Inconsistency with paper
CookiePPP opened this issue · comments
https://arxiv.org/pdf/2106.02297.pdf
In section 2.3
"After each level of DWT, all the frequency sub-bands are channel-wise concatenated and passed to convolutional layers"
Fre-GAN-pytorch/discriminator.py
Lines 242 to 246 in 91d0e46
You are concatenating on the length dim resulting in an odd looking tensor where the first half is audio features and the 2nd half is DWT features, and local waveform/DWT information can't mix properly.
Is there any reason for this? I feel very confused looking at this, but you've done it twice so I assume there's some reason for this.

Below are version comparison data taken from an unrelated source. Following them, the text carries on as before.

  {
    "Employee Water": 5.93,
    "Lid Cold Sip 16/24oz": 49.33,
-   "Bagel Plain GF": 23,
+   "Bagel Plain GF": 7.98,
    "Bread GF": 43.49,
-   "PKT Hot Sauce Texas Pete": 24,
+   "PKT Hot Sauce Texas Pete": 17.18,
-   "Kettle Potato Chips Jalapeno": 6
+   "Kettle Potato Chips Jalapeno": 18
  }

Hey @CookiePPP, For my understanding the sentence "After each level of DWT, all the frequency sub-bands are channel-wise concatenated and passed to convolutional layers" should refer to the lines:
Fre-GAN-pytorch/discriminator.py
Lines 228 to 235 in 91d0e46
@leminhnguyen
Thanks!
Yes I see. I wonder if "and passed to convolutional layers" would have meant channel-wise concat or length wise. 🤔
I suppose the difference shouldn't be large in terms of quality, just maybe an increase in compute/training time from having the discriminator latents get longer after every layer.